Dans de rares cas, des réactions allergiques (par exemple, difficultés respiratoires, sifflements respiratoires, œdème de la peau) et un choc (défaillance circulatoire brutale) peuvent survenir. Des troubles psychologiques peuvent apparaître après le traitement, avec une intensité et une nature variables.
Alternatives au Tramadol
Il est crucial de considérer des alternatives plus sûres avant d'opter pour le tramadol chez l'enfant. Selon les recommandations, le paracétamol est recommandé en première intention pour les douleurs faibles à modérées. L'ibuprofène est l'AINS à recommander en première intention dans la plupart des douleurs aiguës modérées à intenses. En cas d'insuffisance d'efficacité du paracétamol seul ou de l'ibuprofène seul, leur association, et non leur alternance, est recommandée.

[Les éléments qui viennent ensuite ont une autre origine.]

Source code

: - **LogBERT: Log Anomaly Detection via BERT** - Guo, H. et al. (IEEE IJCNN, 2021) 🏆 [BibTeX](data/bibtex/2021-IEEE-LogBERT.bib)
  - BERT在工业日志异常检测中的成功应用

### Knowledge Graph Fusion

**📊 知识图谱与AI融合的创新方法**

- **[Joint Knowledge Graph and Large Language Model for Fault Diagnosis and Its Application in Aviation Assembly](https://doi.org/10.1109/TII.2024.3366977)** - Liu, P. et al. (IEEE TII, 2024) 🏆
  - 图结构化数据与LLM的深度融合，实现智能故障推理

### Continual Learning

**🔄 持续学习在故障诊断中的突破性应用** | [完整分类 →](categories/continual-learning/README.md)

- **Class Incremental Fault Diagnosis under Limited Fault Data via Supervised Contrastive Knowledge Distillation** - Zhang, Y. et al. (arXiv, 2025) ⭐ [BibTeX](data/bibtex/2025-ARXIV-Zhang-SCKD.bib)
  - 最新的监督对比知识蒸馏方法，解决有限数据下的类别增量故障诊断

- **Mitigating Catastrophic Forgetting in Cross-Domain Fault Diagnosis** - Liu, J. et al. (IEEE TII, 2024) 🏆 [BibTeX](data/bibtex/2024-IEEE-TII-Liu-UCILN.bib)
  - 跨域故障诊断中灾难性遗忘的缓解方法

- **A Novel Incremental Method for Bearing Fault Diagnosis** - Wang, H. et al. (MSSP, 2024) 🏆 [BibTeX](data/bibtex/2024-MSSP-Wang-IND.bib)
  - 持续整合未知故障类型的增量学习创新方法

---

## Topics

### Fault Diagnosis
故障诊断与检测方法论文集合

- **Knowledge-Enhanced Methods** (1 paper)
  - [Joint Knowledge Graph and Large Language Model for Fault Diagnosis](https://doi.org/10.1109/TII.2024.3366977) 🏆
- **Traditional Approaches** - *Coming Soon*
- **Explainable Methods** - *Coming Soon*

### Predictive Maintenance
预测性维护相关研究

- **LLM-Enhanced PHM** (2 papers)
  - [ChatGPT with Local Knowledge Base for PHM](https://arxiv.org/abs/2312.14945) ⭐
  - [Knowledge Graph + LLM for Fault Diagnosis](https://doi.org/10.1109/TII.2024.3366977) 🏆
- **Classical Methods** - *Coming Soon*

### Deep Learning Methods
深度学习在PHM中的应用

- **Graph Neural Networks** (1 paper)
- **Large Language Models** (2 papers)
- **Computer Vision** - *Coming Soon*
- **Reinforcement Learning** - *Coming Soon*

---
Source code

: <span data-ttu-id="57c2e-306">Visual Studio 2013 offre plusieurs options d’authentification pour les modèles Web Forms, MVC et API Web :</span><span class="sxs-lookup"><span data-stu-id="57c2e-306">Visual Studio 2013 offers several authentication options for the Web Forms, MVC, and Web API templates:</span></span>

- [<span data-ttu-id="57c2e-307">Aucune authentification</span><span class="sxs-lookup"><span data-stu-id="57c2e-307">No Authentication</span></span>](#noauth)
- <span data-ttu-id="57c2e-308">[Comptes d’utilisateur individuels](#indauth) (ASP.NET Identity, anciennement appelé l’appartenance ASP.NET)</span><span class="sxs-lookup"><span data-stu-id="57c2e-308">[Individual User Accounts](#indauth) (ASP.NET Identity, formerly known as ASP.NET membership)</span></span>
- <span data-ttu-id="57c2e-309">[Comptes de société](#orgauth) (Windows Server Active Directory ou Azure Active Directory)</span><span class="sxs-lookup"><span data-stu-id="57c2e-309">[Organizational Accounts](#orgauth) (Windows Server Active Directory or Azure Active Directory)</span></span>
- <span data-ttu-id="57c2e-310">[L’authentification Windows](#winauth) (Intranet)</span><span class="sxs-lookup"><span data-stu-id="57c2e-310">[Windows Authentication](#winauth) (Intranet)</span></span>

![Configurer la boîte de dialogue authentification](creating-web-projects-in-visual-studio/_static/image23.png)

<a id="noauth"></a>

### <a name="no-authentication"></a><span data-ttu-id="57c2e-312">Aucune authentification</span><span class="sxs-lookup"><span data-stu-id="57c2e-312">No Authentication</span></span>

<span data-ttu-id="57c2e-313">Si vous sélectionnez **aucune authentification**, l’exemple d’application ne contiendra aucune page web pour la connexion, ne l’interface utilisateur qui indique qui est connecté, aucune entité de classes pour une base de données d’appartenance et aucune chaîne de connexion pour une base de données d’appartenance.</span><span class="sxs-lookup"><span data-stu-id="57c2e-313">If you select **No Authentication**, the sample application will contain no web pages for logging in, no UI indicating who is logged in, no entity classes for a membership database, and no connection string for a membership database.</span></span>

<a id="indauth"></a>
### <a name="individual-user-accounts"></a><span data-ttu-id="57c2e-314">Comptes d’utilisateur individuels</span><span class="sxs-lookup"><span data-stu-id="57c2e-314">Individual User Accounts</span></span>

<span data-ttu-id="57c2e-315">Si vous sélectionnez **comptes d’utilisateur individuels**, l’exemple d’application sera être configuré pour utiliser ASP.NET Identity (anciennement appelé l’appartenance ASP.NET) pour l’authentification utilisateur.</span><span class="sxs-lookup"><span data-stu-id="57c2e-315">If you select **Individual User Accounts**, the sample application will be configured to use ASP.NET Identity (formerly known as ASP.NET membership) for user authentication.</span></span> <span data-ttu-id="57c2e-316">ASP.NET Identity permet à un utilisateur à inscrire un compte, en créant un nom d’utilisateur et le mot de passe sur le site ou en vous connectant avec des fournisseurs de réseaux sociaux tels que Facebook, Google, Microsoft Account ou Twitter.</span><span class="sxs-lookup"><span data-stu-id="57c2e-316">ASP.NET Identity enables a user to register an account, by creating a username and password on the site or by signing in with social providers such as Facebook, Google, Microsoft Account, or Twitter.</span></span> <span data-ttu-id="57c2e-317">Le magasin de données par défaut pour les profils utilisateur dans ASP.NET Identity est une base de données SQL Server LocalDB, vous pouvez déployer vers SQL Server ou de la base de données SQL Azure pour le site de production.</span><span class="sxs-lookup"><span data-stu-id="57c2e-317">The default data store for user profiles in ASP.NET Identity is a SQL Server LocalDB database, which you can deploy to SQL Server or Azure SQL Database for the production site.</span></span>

La codéine ne doit pas être utilisée chez l'enfant de moins de 12 ans. Pour les douleurs intenses ou en cas d'échec d'antalgiques moins puissants, la morphine orale peut être envisagée.
Deux molécules nécessitant des études pour une utilisation en pédiatrie pourraient être proposées dans des situations où les autres molécules seraient un échec, contre indiquées ou entraîneraient des évènements indésirables graves : la nalbuphine et l'oxycodone.